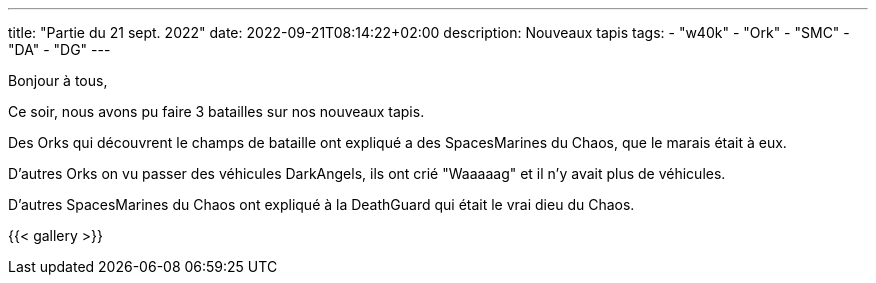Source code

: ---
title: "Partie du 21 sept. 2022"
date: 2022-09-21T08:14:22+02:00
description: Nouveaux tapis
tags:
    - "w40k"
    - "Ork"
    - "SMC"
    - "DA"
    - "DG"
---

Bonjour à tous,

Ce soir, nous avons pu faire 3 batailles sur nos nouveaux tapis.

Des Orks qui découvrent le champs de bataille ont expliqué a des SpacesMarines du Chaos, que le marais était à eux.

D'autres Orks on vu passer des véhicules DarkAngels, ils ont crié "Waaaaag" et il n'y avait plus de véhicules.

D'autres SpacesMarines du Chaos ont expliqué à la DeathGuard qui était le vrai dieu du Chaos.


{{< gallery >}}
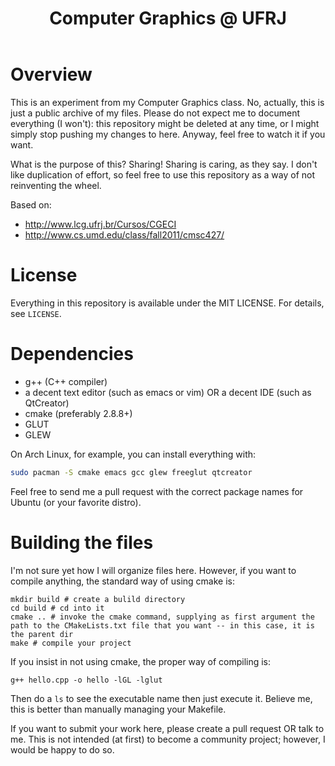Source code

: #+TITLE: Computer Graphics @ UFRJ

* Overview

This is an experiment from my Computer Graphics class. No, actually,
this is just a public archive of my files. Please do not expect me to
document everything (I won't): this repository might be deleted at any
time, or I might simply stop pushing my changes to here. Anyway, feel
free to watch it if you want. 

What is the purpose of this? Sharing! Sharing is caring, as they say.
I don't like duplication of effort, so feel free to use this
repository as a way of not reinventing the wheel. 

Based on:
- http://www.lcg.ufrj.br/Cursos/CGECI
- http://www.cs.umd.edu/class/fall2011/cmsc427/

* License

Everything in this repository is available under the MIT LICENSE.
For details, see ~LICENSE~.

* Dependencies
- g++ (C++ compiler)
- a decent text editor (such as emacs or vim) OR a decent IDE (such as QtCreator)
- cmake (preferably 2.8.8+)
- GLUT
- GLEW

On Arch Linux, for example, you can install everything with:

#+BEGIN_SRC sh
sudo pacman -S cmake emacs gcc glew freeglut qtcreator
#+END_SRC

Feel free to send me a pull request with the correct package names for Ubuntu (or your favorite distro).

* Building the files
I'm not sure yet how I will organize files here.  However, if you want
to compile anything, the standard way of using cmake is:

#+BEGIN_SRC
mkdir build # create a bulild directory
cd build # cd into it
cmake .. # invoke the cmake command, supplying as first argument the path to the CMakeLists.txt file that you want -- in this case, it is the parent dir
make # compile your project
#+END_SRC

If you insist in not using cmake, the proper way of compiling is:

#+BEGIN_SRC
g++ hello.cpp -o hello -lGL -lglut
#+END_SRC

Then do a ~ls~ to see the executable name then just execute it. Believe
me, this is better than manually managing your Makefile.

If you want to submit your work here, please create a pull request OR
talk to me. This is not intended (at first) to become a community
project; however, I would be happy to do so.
⁂
» Task brief: Quote only what lies between the first line of the records and the line containing "For details, see ~LICENSE~.", please, including both lines and excluding images.

» Result below:
Source code

: ---
title: "Partie du 21 sept. 2022"
date: 2022-09-21T08:14:22+02:00
description: Nouveaux tapis
tags:
    - "w40k"
    - "Ork"
    - "SMC"
    - "DA"
    - "DG"
---

Bonjour à tous,

Ce soir, nous avons pu faire 3 batailles sur nos nouveaux tapis.

Des Orks qui découvrent le champs de bataille ont expliqué a des SpacesMarines du Chaos, que le marais était à eux.

D'autres Orks on vu passer des véhicules DarkAngels, ils ont crié "Waaaaag" et il n'y avait plus de véhicules.

D'autres SpacesMarines du Chaos ont expliqué à la DeathGuard qui était le vrai dieu du Chaos.


{{< gallery >}}
Source code

: #+TITLE: Computer Graphics @ UFRJ

* Overview

This is an experiment from my Computer Graphics class. No, actually,
this is just a public archive of my files. Please do not expect me to
document everything (I won't): this repository might be deleted at any
time, or I might simply stop pushing my changes to here. Anyway, feel
free to watch it if you want. 

What is the purpose of this? Sharing! Sharing is caring, as they say.
I don't like duplication of effort, so feel free to use this
repository as a way of not reinventing the wheel. 

Based on:
- http://www.lcg.ufrj.br/Cursos/CGECI
- http://www.cs.umd.edu/class/fall2011/cmsc427/

* License

Everything in this repository is available under the MIT LICENSE.
For details, see ~LICENSE~.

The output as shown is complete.